> Task brief
Reproduce verbatim the lines of the material below, starting at the line that contains "0): 2 cards" and ending at the line that contains "410 99 8 6 45 2100", with both of those lines included.

-------- Dataset records

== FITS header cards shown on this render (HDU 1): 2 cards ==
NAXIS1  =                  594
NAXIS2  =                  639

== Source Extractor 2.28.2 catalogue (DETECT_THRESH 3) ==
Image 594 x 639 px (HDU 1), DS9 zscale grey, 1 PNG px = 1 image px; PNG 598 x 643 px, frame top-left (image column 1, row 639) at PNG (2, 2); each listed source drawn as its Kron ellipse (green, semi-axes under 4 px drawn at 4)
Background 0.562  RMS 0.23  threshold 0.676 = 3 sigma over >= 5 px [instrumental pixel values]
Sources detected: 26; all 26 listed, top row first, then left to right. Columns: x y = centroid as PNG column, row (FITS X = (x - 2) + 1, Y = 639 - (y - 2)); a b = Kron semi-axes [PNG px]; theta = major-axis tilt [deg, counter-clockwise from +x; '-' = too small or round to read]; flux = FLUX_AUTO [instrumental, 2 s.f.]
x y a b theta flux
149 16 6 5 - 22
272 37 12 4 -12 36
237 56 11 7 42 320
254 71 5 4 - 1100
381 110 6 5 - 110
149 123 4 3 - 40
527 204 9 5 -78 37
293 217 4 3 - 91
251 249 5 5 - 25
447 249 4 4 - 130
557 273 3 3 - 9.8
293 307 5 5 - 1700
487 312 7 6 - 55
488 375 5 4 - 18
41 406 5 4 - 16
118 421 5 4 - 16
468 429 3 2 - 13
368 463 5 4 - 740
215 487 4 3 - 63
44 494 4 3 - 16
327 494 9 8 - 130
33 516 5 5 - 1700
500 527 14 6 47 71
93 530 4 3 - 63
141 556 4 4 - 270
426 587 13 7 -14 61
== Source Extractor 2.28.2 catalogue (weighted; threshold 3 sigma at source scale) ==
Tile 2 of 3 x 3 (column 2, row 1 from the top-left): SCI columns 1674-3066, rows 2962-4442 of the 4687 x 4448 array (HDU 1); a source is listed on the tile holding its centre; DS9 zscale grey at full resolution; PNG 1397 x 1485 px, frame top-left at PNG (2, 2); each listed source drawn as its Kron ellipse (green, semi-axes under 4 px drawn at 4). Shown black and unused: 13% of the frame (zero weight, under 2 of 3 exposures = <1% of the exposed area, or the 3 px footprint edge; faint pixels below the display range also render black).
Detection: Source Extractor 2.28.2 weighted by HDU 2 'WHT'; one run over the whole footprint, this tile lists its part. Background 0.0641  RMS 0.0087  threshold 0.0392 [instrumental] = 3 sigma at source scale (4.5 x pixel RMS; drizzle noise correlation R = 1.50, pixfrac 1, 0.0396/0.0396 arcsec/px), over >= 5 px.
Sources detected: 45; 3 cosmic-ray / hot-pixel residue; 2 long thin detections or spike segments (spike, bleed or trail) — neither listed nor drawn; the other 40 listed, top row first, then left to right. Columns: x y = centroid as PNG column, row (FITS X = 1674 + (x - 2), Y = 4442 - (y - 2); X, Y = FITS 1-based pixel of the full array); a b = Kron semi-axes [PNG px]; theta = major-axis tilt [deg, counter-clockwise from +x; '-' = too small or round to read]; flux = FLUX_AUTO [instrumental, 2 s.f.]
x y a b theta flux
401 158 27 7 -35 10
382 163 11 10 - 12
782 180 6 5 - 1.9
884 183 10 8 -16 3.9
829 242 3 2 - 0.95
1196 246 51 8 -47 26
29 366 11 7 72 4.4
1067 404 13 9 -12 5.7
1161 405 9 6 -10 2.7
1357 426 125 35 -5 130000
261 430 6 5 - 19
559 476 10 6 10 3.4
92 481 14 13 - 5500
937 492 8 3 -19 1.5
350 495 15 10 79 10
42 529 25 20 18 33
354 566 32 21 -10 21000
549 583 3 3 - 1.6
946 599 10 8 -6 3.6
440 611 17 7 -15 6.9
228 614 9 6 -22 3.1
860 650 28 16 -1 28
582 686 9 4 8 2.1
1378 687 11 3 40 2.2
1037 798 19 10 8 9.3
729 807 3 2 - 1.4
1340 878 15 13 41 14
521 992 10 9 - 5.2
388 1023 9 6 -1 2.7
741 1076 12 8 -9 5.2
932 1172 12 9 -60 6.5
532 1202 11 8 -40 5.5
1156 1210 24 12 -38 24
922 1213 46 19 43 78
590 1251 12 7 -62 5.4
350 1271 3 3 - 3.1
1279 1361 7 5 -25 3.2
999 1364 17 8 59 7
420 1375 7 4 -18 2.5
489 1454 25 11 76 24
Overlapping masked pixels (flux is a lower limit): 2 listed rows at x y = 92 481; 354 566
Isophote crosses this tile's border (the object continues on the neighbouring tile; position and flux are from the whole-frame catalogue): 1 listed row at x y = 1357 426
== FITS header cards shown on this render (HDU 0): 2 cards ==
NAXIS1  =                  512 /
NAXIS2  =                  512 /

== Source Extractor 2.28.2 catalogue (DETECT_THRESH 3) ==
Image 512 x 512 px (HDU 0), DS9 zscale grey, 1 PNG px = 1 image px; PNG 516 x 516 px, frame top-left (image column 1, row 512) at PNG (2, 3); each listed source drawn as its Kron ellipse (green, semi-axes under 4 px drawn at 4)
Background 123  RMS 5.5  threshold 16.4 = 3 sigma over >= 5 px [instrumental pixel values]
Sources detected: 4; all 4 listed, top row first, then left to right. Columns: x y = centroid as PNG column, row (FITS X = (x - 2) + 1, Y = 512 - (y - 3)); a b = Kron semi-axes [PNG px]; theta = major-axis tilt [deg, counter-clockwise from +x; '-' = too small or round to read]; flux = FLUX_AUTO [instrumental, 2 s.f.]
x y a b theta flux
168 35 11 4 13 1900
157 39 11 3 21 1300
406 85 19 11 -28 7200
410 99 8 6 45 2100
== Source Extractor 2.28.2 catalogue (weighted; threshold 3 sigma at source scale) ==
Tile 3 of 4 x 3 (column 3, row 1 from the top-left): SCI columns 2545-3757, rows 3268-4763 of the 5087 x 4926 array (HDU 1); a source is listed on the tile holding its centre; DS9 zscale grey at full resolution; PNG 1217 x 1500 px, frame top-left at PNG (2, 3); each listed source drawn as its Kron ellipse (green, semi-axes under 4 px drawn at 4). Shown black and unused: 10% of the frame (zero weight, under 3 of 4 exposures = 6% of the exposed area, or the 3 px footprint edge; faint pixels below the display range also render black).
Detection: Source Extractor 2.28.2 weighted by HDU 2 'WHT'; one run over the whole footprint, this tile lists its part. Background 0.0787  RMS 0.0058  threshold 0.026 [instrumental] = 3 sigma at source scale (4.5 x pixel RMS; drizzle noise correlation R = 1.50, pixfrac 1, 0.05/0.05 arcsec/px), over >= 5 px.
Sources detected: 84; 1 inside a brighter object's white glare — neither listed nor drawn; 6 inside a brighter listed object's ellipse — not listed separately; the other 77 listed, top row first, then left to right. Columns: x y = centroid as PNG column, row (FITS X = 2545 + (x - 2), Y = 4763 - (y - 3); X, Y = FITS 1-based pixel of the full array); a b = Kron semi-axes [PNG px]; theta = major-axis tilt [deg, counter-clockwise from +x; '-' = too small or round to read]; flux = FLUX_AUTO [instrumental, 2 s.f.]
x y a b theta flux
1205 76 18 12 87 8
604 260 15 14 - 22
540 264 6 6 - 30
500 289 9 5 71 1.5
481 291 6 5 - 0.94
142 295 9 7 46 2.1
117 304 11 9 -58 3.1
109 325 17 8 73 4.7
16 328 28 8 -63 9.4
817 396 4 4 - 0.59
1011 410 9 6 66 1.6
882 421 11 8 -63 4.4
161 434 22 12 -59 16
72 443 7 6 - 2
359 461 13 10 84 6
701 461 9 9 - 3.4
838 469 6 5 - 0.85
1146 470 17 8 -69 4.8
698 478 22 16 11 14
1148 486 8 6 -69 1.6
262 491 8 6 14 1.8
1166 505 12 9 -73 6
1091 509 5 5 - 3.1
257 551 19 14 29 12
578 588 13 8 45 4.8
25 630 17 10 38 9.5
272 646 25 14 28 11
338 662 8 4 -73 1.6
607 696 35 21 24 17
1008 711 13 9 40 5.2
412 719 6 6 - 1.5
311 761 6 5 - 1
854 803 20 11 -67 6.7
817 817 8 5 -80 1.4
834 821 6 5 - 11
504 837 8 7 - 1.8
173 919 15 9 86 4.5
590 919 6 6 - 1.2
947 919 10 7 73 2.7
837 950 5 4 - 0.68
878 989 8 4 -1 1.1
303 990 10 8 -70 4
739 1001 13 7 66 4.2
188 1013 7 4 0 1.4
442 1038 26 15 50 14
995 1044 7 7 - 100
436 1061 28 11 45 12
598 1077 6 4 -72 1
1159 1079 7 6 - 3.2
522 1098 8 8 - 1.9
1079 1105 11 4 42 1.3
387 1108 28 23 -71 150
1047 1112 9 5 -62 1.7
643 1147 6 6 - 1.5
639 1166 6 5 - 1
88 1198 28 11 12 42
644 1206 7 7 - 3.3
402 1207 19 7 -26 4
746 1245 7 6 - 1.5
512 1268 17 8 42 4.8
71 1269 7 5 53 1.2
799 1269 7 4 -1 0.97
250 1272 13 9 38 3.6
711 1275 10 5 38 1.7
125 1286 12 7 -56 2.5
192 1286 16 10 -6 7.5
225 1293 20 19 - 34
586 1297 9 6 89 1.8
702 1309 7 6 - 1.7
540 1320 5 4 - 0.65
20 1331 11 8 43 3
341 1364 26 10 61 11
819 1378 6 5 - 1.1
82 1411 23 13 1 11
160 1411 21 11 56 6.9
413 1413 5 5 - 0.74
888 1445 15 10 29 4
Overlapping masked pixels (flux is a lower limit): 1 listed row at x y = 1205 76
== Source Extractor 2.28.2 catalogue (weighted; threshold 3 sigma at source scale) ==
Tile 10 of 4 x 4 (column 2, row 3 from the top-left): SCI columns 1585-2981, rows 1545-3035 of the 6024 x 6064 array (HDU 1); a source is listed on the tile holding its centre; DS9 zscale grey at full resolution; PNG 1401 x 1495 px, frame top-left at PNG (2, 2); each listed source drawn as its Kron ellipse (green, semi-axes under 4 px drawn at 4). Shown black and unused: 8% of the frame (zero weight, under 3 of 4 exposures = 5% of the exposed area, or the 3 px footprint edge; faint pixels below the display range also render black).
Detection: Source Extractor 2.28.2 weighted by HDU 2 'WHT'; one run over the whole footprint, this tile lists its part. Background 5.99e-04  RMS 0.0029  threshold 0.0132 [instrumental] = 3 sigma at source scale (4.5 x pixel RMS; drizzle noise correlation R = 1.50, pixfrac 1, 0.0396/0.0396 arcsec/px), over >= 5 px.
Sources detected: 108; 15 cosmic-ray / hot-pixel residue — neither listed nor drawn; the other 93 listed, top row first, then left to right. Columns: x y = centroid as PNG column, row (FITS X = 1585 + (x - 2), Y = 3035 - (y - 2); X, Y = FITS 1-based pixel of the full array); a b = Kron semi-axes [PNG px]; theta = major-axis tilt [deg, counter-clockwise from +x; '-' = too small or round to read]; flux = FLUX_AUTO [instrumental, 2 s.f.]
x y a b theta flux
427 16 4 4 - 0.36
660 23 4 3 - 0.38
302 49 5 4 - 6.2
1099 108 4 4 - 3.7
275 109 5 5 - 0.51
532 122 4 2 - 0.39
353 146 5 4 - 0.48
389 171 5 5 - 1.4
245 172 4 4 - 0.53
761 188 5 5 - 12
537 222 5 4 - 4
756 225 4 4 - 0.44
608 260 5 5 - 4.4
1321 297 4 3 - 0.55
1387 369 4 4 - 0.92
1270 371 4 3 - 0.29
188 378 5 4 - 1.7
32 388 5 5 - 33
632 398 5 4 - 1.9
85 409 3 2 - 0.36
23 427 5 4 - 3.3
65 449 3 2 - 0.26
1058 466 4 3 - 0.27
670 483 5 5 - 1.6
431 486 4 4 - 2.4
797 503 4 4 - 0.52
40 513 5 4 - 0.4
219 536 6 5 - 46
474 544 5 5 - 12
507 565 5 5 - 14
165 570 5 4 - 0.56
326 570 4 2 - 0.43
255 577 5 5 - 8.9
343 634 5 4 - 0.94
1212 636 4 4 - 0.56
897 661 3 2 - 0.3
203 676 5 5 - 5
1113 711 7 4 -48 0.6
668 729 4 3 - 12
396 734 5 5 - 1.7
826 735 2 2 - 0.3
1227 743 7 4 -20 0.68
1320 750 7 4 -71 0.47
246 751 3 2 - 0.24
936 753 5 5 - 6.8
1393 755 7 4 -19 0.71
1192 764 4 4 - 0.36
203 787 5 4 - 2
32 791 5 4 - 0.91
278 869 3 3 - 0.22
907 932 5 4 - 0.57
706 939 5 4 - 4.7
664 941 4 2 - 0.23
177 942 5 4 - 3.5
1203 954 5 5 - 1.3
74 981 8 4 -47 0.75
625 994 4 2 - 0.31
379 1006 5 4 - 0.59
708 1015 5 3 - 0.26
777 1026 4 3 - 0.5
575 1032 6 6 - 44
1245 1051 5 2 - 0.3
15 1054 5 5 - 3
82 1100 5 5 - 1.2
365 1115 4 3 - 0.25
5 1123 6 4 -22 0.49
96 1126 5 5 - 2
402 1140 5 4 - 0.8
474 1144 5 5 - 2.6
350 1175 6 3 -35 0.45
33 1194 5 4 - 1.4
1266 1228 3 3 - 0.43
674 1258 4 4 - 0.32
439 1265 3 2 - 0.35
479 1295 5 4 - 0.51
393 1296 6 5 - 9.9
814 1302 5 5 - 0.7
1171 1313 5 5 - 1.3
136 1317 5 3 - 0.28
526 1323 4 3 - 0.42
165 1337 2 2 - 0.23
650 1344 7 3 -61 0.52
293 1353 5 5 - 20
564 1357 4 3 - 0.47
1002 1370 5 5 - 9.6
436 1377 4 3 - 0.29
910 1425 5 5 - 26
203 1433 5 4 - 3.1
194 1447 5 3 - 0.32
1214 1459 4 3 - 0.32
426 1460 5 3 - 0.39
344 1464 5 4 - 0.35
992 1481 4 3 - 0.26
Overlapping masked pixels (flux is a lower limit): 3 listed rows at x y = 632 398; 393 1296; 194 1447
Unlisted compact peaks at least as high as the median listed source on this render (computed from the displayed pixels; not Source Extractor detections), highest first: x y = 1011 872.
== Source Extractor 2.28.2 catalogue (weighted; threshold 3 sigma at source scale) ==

----------------

> Solution
== FITS header cards shown on this render (HDU 0): 2 cards ==
NAXIS1  =                  512 /
NAXIS2  =                  512 /

== Source Extractor 2.28.2 catalogue (DETECT_THRESH 3) ==
Image 512 x 512 px (HDU 0), DS9 zscale grey, 1 PNG px = 1 image px; PNG 516 x 516 px, frame top-left (image column 1, row 512) at PNG (2, 3); each listed source drawn as its Kron ellipse (green, semi-axes under 4 px drawn at 4)
Background 123  RMS 5.5  threshold 16.4 = 3 sigma over >= 5 px [instrumental pixel values]
Sources detected: 4; all 4 listed, top row first, then left to right. Columns: x y = centroid as PNG column, row (FITS X = (x - 2) + 1, Y = 512 - (y - 3)); a b = Kron semi-axes [PNG px]; theta = major-axis tilt [deg, counter-clockwise from +x; '-' = too small or round to read]; flux = FLUX_AUTO [instrumental, 2 s.f.]
x y a b theta flux
168 35 11 4 13 1900
157 39 11 3 21 1300
406 85 19 11 -28 7200
410 99 8 6 45 2100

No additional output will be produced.